If the battle between an egomaniacal reverend and God Himself doesn’t appeal to you, then the orgy has to, right? One would hope so, but the conversation described by Damon Lindelof and Tom Perrotta above is an intense disagreement between two people. They’re in conflict over who’s in control. Their desires shift over the course of the conversation, but the conflict remains.

And, yes, there’s an orgy in the background.

Heated dialogue is a regular source of drama in television, given it’s a character-based medium and characters need to generate tension (not to mention the lower production costs and smaller screen than cinema). And they often lead to great scenes, like the one described above.

But what if there wasn’t an argument? What if the scenes lacked an external conflict, and focused instead on the internal? What if, instead of fighting over whose story they were in, the characters just told stories?

Convention tells us that would make for boring, visually uninteresting entertainment.

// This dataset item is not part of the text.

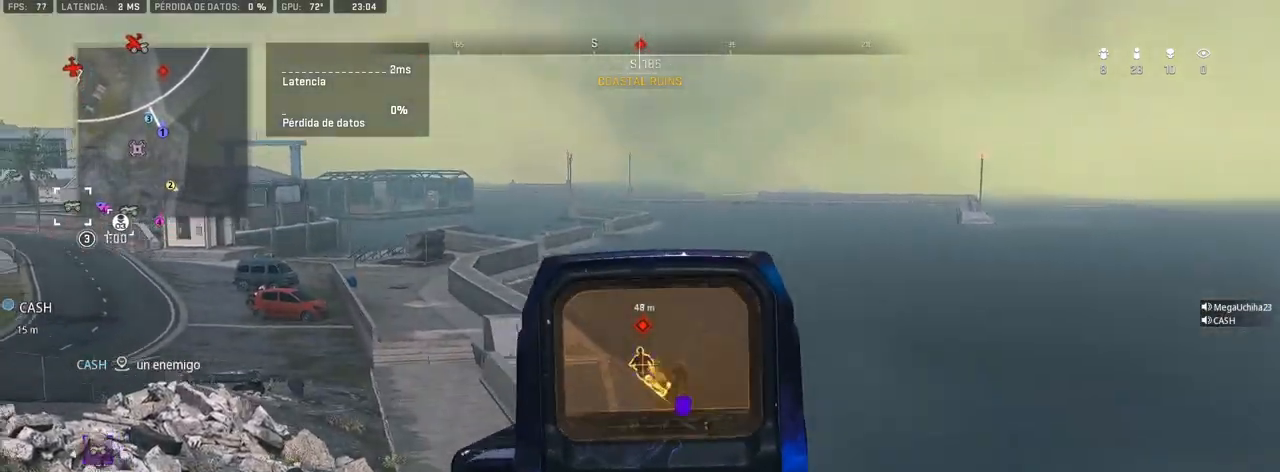
{"buttons": ["L1", "R1"], "left_stick": "up-left", "right_stick": "down", "events": [[50, "right_stick", "down"], [133, "right_stick", "center"], [317, "right_stick", "left"], [400, "right_stick", "down"]]}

Or, as Lindelof puts it, “Ultimately, on a narrative level, ‘play it, don’t say it’ is the fundamental rule.”

But in reality, it would look like your favorite scenes from “The Leftovers” Season 3, and some of the best scenes on television this year.

The Leftovers Season 3 Episode 4 Justin Theroux

Telling Stories

For as jovial and outlandish as the above conversation between co-creators sounds, it actually starts to address those other scenes — the rule-breaking, multiple-page, storytelling monologues.

“We knew the season was about storytelling, but more importantly, it was about appropriation,” Lindelof said. “How can I take your story and make it my story?”

And there are a lot of stories changing hands in “The Leftovers.” Aside from the above example, there are stories about tattoos, suicide, missing children, and beach balls, just to name a few. Yet what’s shocking about these tales is that most of them weren’t shown. Unlike Matt’s debate with God, we merely watched and listened to characters who reflected upon a story that already happened. We didn’t watch the stories take place. We just heard about them.

So how does “The Leftovers” not only get away with it, but use scenes of characters recounting past events as intensely satisfying, climactic, visual moments?

Let’s look at the other stories, the real stories — the climaxes of Episode 2, “Don’t Be Ridiculous” (written by Damon Lindelof and Tom Perrotta), Episode 3, “Crazy Whitefella Thinking” (written by Lindelof and Tom Spezialy, and directed by Mimi Leder), and Episode 6, “Certified” (written by Patrick Somerville and Carly Wray).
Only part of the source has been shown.